### REQUIREMENT 1
Return, word for word, the stretch of the forum thread on image stacking in Lightroom below, from "Is this even" through "it is lacking.".

** Opening SELECTED EXCERPT block **

# Image stacking with Lightroom cc?



## markley (Nov 27, 2018)

I recently purchased a Samsung tab3 (have not received yet) and am wondering if I should return to get something else. Maybe something that I can install lightroom classic on? While I did not buy with intentions of solely using for editing photos, this will be the only device that I will have for a year long excursion next year...and will be taking a lot of photos, especially night photos. One thing I am interested in is being able to stack images as is described in this tutorial. Video: Noise Reduction with Image Stacking

Is this even possible to do with the mobile version? I have seen that Lightroom CC does not have all of the same features that lightroom classic has, but not sure what it is lacking. 

Whatever device I go with has to be on the small side and mobile, which is why I am leaning toward a tablet.

** Closing SELECTED EXCERPT block **
** Opening THE DATA block **

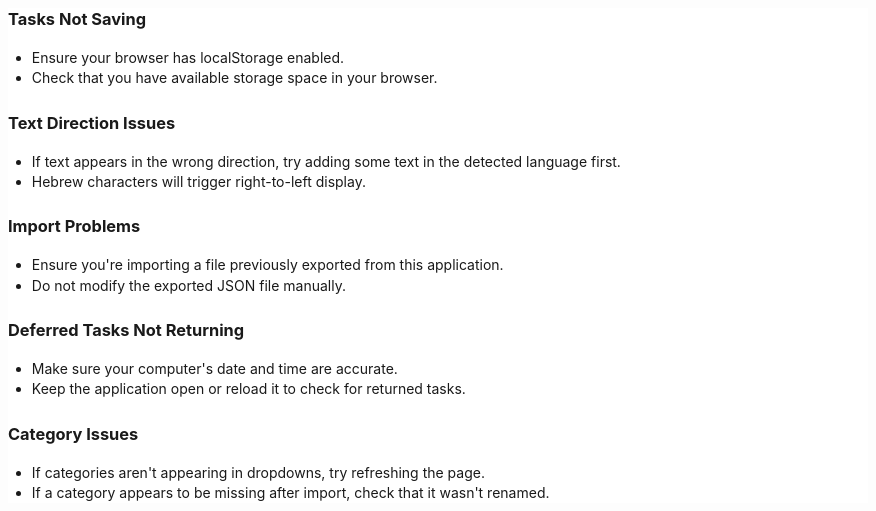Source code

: ### Tasks Not Saving
- Ensure your browser has localStorage enabled.
- Check that you have available storage space in your browser.

### Text Direction Issues
- If text appears in the wrong direction, try adding some text in the detected language first.
- Hebrew characters will trigger right-to-left display.

### Import Problems
- Ensure you're importing a file previously exported from this application.
- Do not modify the exported JSON file manually.

### Deferred Tasks Not Returning
- Make sure your computer's date and time are accurate.
- Keep the application open or reload it to check for returned tasks.

### Category Issues
- If categories aren't appearing in dropdowns, try refreshing the page.
- If a category appears to be missing after import, check that it wasn't renamed.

** Closing THE DATA block **

### REQUIREMENT 2
Retype the stretch of the records above from their start through the line containing "- Do not modify", with both ends included and the pictures left out.

### RESPONSE AREA 1
Is this even possible to do with the mobile version? I have seen that Lightroom CC does not have all of the same features that lightroom classic has, but not sure what it is lacking.

### RESPONSE AREA 2
Source code

: ### Tasks Not Saving
- Ensure your browser has localStorage enabled.
- Check that you have available storage space in your browser.

### Text Direction Issues
- If text appears in the wrong direction, try adding some text in the detected language first.
- Hebrew characters will trigger right-to-left display.

### Import Problems
- Ensure you're importing a file previously exported from this application.
- Do not modify the exported JSON file manually.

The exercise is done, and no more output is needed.